** AVAILABLE DATA follows **

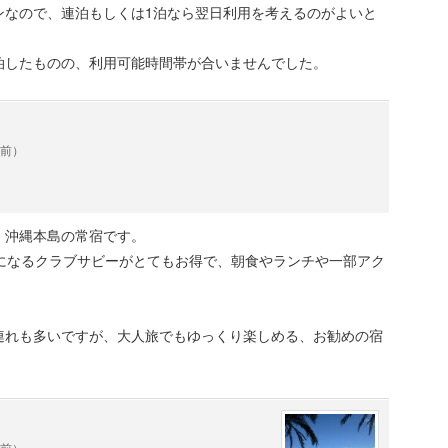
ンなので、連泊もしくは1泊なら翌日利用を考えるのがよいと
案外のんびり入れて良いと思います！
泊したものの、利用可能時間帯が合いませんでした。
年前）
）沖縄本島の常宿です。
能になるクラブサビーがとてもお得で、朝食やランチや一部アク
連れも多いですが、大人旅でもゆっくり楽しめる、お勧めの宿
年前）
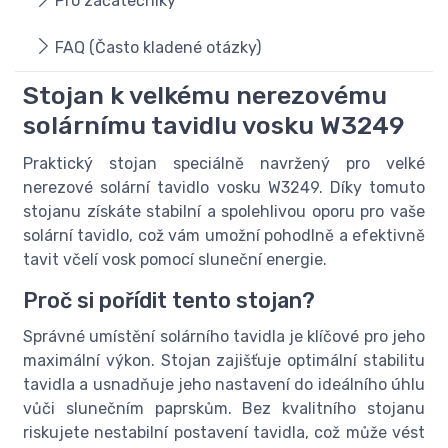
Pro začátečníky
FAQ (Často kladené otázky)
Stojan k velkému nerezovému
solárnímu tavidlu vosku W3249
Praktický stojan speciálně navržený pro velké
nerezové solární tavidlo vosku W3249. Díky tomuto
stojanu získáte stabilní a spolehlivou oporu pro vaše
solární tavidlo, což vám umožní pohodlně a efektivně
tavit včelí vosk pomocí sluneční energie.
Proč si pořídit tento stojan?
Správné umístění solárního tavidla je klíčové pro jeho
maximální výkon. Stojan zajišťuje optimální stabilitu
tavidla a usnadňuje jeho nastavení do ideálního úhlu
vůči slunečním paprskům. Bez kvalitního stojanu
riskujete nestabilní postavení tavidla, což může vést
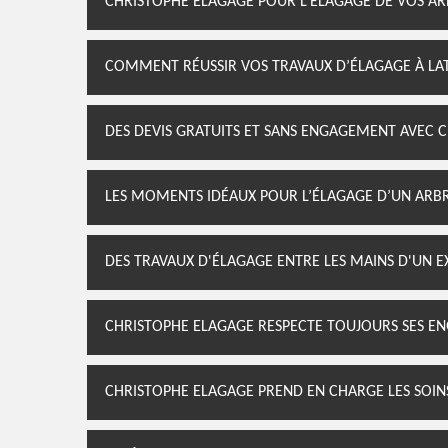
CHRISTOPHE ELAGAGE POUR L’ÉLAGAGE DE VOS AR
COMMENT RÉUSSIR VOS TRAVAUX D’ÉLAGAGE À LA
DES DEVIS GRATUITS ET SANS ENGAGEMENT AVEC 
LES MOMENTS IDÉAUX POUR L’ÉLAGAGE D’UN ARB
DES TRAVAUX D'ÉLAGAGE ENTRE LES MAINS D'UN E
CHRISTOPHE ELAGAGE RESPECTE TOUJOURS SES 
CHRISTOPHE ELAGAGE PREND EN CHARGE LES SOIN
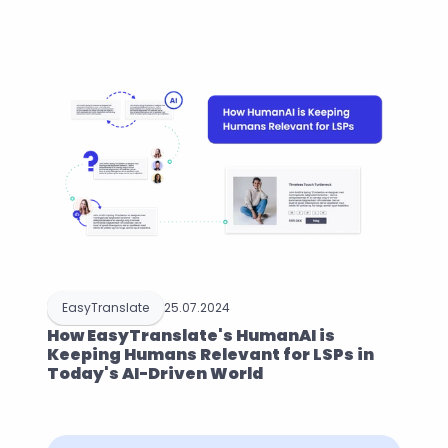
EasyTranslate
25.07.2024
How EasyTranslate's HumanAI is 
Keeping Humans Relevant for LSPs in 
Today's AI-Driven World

** End of AVAILABLE DATA **
** AVAILABLE DATA follows **

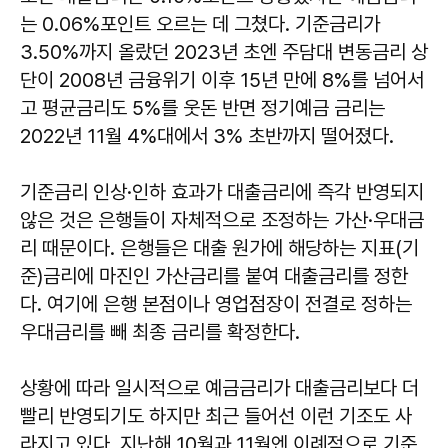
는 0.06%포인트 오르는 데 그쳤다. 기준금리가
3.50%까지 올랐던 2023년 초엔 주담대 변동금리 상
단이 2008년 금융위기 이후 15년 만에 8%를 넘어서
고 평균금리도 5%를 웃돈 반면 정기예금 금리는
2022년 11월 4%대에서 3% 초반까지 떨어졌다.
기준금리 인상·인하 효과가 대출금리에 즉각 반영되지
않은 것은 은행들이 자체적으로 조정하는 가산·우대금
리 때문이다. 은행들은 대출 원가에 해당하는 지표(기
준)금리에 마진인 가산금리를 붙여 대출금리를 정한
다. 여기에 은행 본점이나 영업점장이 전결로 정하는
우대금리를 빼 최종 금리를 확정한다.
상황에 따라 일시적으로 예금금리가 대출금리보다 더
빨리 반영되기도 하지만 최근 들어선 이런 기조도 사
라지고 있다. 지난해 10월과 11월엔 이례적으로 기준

** End of AVAILABLE DATA **

_DIRECTIONS:_
Whenever a line of the data above includes the word "tavidla", copy that line.

_ANSWER TO THIS TASK:_
Správné umístění solárního tavidla je klíčové pro jeho
tavidla a usnadňuje jeho nastavení do ideálního úhlu
riskujete nestabilní postavení tavidla, což může vést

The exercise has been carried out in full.